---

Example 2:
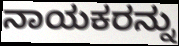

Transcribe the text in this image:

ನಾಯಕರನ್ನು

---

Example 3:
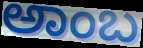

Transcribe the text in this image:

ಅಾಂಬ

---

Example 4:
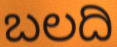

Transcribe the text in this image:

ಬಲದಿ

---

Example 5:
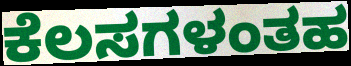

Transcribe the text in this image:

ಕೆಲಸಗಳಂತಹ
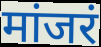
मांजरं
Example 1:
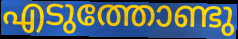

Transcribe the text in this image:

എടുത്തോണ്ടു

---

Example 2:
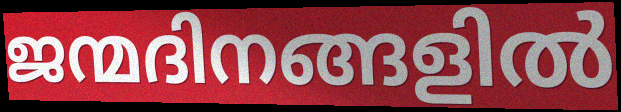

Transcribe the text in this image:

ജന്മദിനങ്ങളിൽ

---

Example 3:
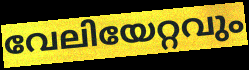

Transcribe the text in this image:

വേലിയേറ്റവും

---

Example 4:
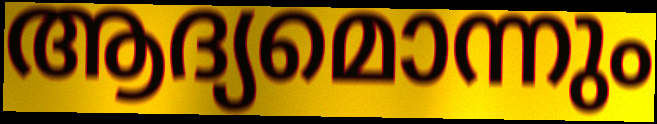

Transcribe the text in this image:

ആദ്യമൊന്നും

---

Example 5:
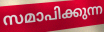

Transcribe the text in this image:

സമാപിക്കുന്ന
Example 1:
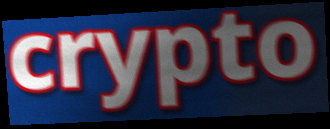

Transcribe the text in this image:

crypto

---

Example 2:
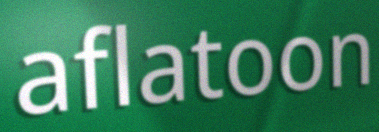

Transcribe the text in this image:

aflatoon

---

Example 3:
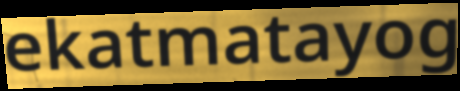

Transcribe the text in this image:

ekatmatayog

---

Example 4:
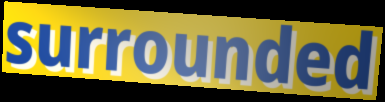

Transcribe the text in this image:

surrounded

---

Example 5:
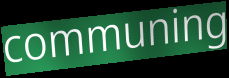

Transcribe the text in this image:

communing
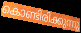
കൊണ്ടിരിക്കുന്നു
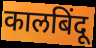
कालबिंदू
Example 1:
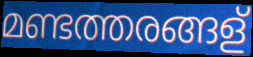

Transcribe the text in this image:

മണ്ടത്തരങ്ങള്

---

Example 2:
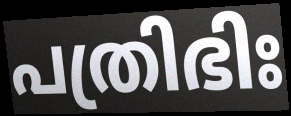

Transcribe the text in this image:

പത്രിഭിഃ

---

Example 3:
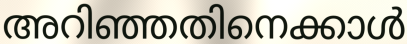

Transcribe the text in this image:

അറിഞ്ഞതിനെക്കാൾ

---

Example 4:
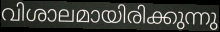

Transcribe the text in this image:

---+---

-- WHAT YOU HAVE TO DO --
Please copy out every line of the records above word for word, and leave the pictures out of your answer.

-- RESPONSE TO THE TASK --
---

Example 2:

Transcribe the text in this image:

ನಾಯಕರನ್ನು

---

Example 3:

Transcribe the text in this image:

ಅಾಂಬ

---

Example 4:

Transcribe the text in this image:

ಬಲದಿ

---

Example 5:

Transcribe the text in this image:

ಕೆಲಸಗಳಂತಹ
मांजरं
Example 1:

Transcribe the text in this image:

എടുത്തോണ്ടു

---

Example 2:

Transcribe the text in this image:

ജന്മദിനങ്ങളിൽ

---

Example 3:

Transcribe the text in this image:

വേലിയേറ്റവും

---

Example 4:

Transcribe the text in this image:

ആദ്യമൊന്നും

---

Example 5:

Transcribe the text in this image:

സമാപിക്കുന്ന
Example 1:

Transcribe the text in this image:

crypto

---

Example 2:

Transcribe the text in this image:

aflatoon

---

Example 3:

Transcribe the text in this image:

ekatmatayog

---

Example 4:

Transcribe the text in this image:

surrounded

---

Example 5:

Transcribe the text in this image:

communing
കൊണ്ടിരിക്കുന്നു
कालबिंदू
Example 1:

Transcribe the text in this image:

മണ്ടത്തരങ്ങള്

---

Example 2:

Transcribe the text in this image:

പത്രിഭിഃ

---

Example 3:

Transcribe the text in this image:

അറിഞ്ഞതിനെക്കാൾ

---

Example 4:

Transcribe the text in this image:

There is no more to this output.